Fachanwältin für Familienrecht in Kiel

Trennung und Scheidung

Wie kann ich mich scheiden lassen?

Über die Scheidung einer Ehe (oder Lebenspartnerschaft) entscheidet das Familiengericht. Dazu muss zumindest ein Ehegatte die Scheidung beantragen. Laut Gesetz ist die Ehe ein Bund auf Lebenszeit. Daher müssen bestimmte Voraussetzungen erfüllt sein, bevor das Familiengericht einem Antrag auf Scheidung zustimmt. Das Gericht muss die Ehe demnach für gescheitert erklären.

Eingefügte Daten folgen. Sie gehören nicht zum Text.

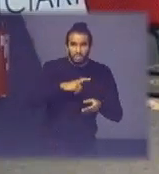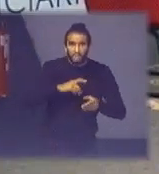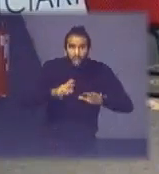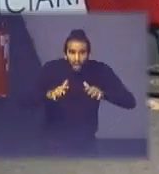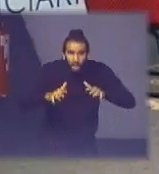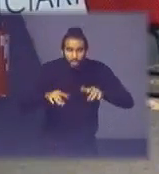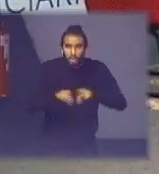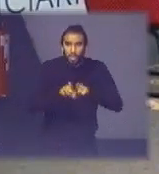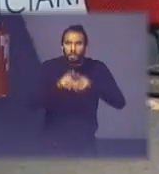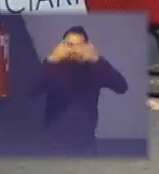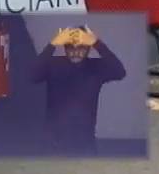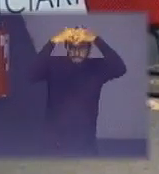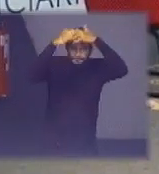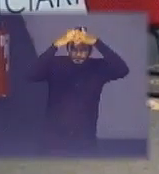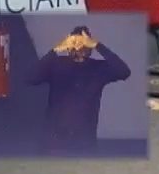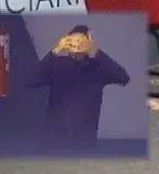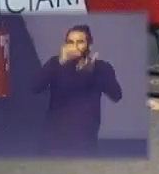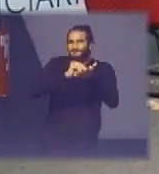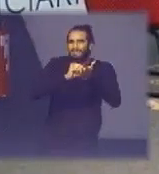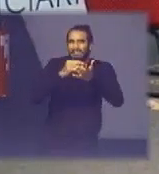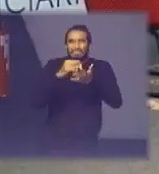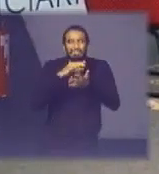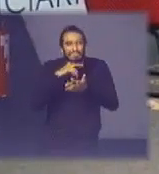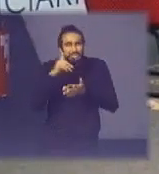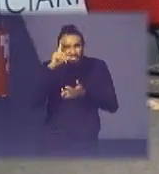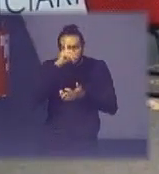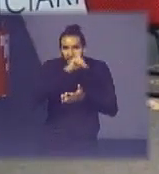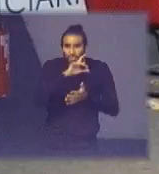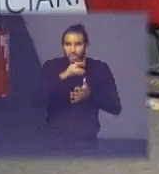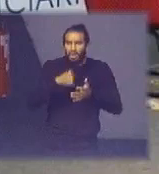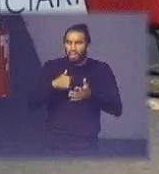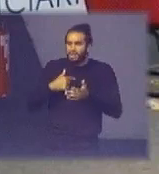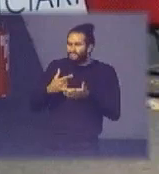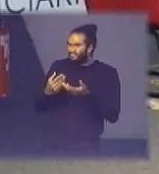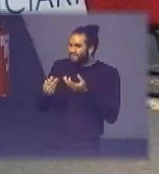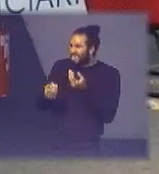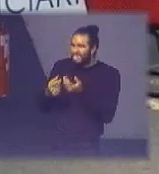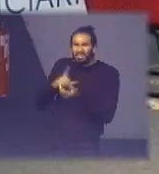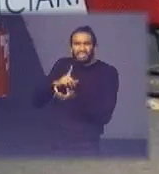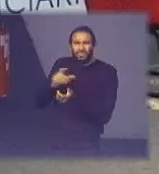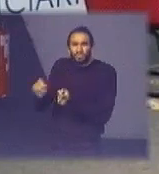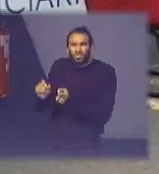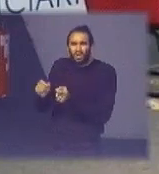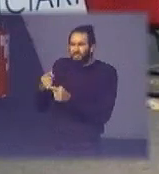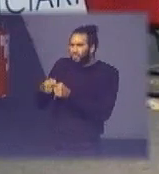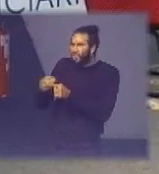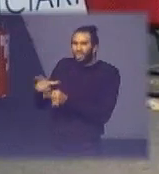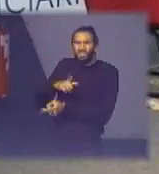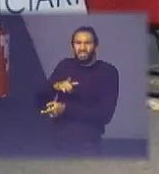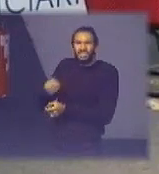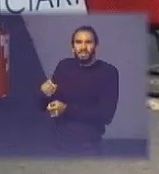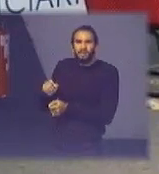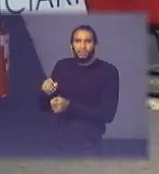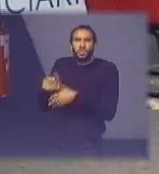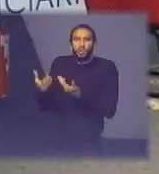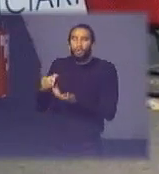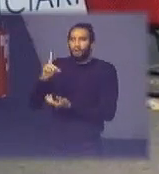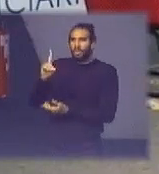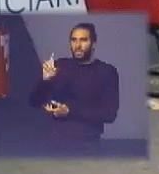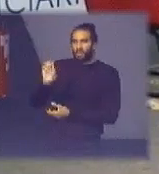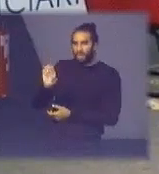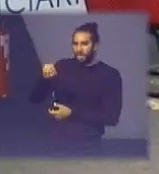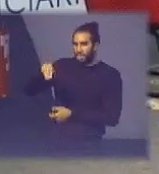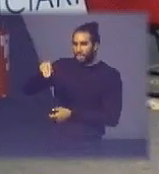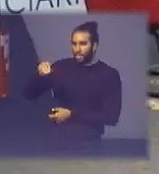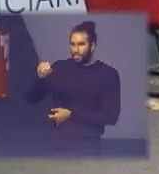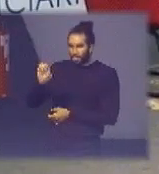cognitivo e ele não sabia atrelar aquilo à função dele ele é catador por que ele tem isso? ele está com alguma demência mas ele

    • Das ist der Fall, wenn:
  • die Eheleute schon seit einem Jahr getrennt leben und beide der Scheidung zustimmen
  • die Ehegatten schon seit drei Jahren getrennt leben und nur einer die Scheidung will
  • In besonderen Fällen kann die Ehe auch getrennt werden, obwohl die Ehepartner noch nicht ein Jahr getrennt leben

Und wenn sich beide einig sind?

Für einen Scheidungsantrag muss mindestens ein Anwalt tätig werden. Ganz ohne geht es nicht.

Brauche ich einen Anwalt, wenn ich mich scheiden lassen will?

Ja, bei einer Scheidung besteht ein Anwaltszwang vor dem Gericht. Derjenige Ehepartner, der den Scheidungsantrag stellt, muss anwaltlich vertreten sein. Stimmt der andere Partner der Scheidung zu, braucht er keinen eigenen Anwalt.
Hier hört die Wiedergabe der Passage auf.